Exercise passage:
☆ ☆ ☆ ☆ ☆ ☆ ☆

Decline In Immunisation Coverage

Decline In Immunisation Coverage:

A report by World Health Organisation (WHO) and United Nations Children’s Fund (UNICEF) highlighted the impact of covid-19 pandemic on immunisation programs globally and in India as well.

  • DPT vaccine is considered a marker for immunization coverage across countries.

Key Highlights of the Report:

  • Three million children have not received the first dose of the Diphtheria, Tetanus, and Pertussis (DPT) vaccine in 2020.
  • The percentage of children worldwide who have received three doses of the DTP vaccine declined by five percentage points between 2019 and 2021.
  • With just 8% coverage worldwide it’s the largest sustained decline in childhood vaccination.
  • Around 25 million children globally missed out on or more doses of the DTP vaccine in 2021 alone, which is two million more than those who left out in 2020 and six million more than in 2019.

☆ ☆ ☆ ☆ ☆ ☆ ☆

Tasks for this exercise:
a) Copy the text on declining immunization coverage word for word, starting at "A report by" and ending at "in childhood vaccination.".
b) Answer these questions from the text on declining immunization coverage:
(i) Which two organizations produced the report?
(ii) By how many percentage points did the share of children worldwide with three doses of the DTP vaccine decline between 2019 and 2021?
(iii) How many children did not receive the first dose of the DPT vaccine in 2020?

Supplied material:
☆ ☆ ☆ ☆ ☆ ☆ ☆

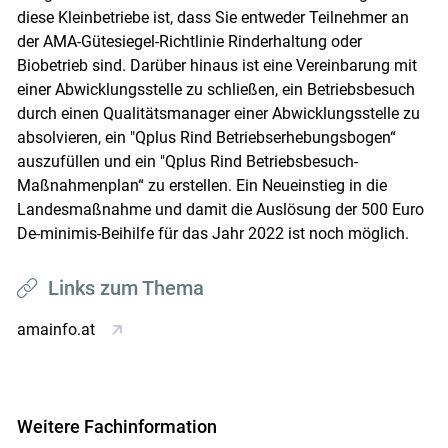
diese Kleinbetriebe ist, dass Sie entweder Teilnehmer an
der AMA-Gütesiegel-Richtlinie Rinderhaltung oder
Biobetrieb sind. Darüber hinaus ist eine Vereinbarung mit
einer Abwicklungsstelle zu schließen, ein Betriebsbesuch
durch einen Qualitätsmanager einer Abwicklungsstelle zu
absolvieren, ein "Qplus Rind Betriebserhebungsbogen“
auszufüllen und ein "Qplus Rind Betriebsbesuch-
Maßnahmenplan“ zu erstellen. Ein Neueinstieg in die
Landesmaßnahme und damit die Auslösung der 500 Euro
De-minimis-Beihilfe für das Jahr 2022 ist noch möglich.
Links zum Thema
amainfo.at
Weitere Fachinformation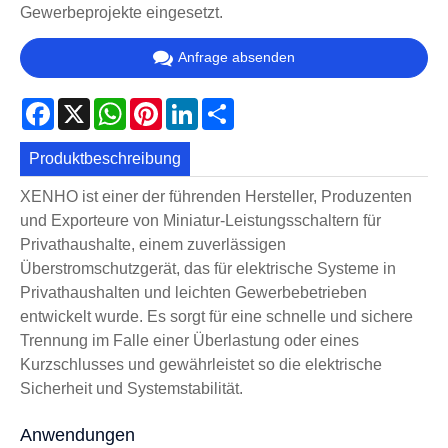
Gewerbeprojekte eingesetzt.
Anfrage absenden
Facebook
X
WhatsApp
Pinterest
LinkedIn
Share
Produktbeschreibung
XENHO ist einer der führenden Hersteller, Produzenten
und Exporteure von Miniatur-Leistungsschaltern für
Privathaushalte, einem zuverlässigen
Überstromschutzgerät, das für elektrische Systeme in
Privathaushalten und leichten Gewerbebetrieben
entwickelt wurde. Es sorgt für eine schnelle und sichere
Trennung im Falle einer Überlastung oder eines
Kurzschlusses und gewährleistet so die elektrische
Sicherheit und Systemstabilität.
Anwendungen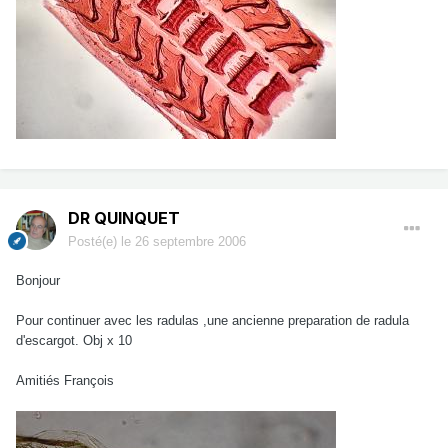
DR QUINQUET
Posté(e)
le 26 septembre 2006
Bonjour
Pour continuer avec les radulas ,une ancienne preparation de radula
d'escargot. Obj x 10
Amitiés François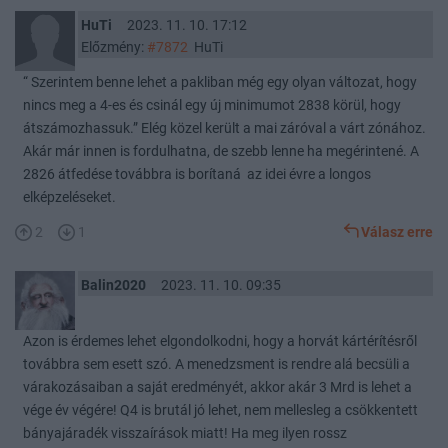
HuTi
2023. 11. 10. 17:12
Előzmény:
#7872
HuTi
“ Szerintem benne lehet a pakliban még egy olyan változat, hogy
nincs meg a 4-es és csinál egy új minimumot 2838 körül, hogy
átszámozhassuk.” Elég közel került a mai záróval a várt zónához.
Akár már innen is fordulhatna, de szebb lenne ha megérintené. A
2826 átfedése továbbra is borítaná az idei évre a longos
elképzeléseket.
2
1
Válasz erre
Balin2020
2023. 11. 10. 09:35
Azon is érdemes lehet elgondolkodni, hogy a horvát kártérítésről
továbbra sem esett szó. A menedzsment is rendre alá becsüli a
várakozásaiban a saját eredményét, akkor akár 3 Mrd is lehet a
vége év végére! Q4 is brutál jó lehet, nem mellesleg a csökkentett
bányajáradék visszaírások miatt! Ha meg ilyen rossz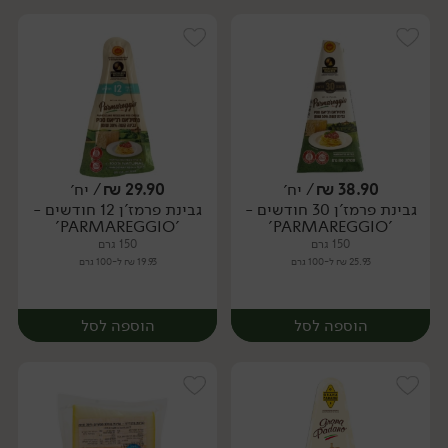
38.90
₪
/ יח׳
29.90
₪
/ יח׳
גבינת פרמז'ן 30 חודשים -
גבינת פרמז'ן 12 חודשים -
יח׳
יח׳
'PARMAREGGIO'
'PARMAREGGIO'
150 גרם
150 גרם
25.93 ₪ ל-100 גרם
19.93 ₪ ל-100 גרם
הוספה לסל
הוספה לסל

☆ ☆ ☆ ☆ ☆ ☆ ☆

Task-by-task solutions:
a)
A report by World Health Organisation (WHO) and United Nations Children’s Fund (UNICEF) highlighted the impact of covid-19 pandemic on immunisation programs globally and in India as well.

  • DPT vaccine is considered a marker for immunization coverage across countries.

Key Highlights of the Report:

  • Three million children have not received the first dose of the Diphtheria, Tetanus, and Pertussis (DPT) vaccine in 2020.
  • The percentage of children worldwide who have received three doses of the DTP vaccine declined by five percentage points between 2019 and 2021.
  • With just 8% coverage worldwide it’s the largest sustained decline in childhood vaccination.

b)
(i) The World Health Organisation (WHO) and the United Nations Children's Fund (UNICEF)
(ii) Five percentage points
(iii) Three million